Monday, May 27, 2013

Revisiting an older composition with some new hardware

Lessons Learned

A bit of a break from 23 in '13 for a chance to revisit something I wrote a few years ago. When I initially composed it, it's safe to say that it pushed my computer to its limits: the only way I was able to convince Logic to play it was by bouncing two thirds of the software instruments to disk and purging the samples. Then, editing became annoying because in order to edit, I'd need to reload the samples, and hope the whole system didn't choke. Suffice it to say, it wasn't entirely fun. and I ended up leaving the piece less finished than I would have liked.

Fast forward to now. I just upgraded my system*, and immediately thought about finally tweaking Lessons Learned...and also to see how easily my new system could handle it (which it does without even breathing hard. Six times the RAM and four times the cores helps immensely.).

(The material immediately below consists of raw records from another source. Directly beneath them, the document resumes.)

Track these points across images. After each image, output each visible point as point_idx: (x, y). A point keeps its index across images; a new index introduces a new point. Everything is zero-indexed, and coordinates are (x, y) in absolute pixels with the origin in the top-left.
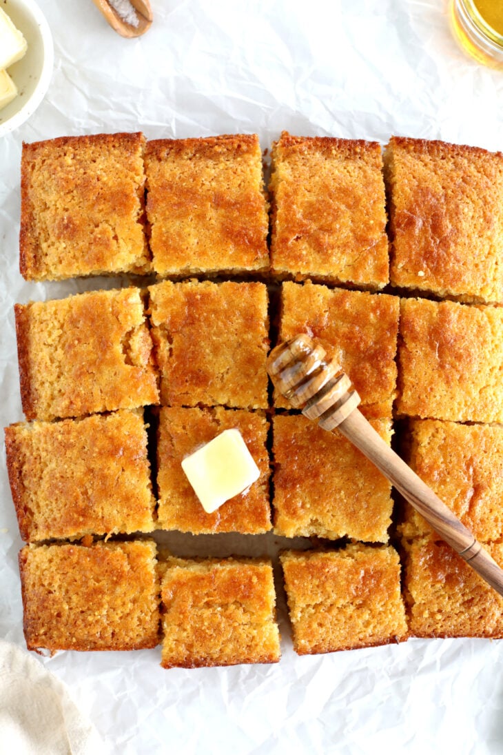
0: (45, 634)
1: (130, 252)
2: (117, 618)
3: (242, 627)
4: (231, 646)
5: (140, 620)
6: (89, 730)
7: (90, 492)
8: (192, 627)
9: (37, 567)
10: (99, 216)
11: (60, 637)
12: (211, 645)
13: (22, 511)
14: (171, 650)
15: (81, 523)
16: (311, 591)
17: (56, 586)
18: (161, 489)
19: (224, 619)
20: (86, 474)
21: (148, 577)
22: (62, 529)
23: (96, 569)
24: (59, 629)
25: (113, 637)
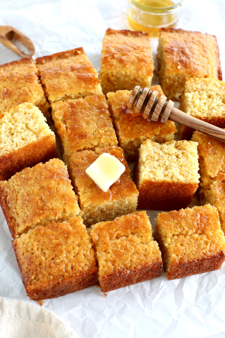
0: (35, 278)
1: (38, 95)
2: (72, 257)
3: (138, 245)
4: (135, 257)
5: (84, 255)
6: (71, 334)
7: (43, 198)
8: (112, 250)
9: (23, 244)
10: (20, 85)
11: (43, 278)
12: (125, 258)
13: (9, 219)
14: (104, 267)
15: (41, 214)
16: (174, 227)
17: (35, 249)
18: (79, 187)
19: (128, 243)
20: (40, 190)
21: (83, 231)
22: (32, 220)
23: (55, 233)
24: (42, 273)
25: (72, 269)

I didn't want to change the overall composition, mainly just the kind of cleaning that is difficult to do when most of the composition is pre-rendered: adjusting notes, fixing rhythms, changing some chord voicings, that sort of thing. Also, I was finally able to add more instrument voicings, the sort of thing that was a pain to do with limited RAM.

As far as the piece itself, it's a bit of a story told in several parts. For fun, here's what I call each section:

1. Home
2. Run!
3. Captured
4. It Just Got Worse
5. The Rescue

*for anyone interested: Mac Mini, 2.3 GHz i7, 16 gigs of RAM, dual 20" monitors, scads of external storage. Life is good.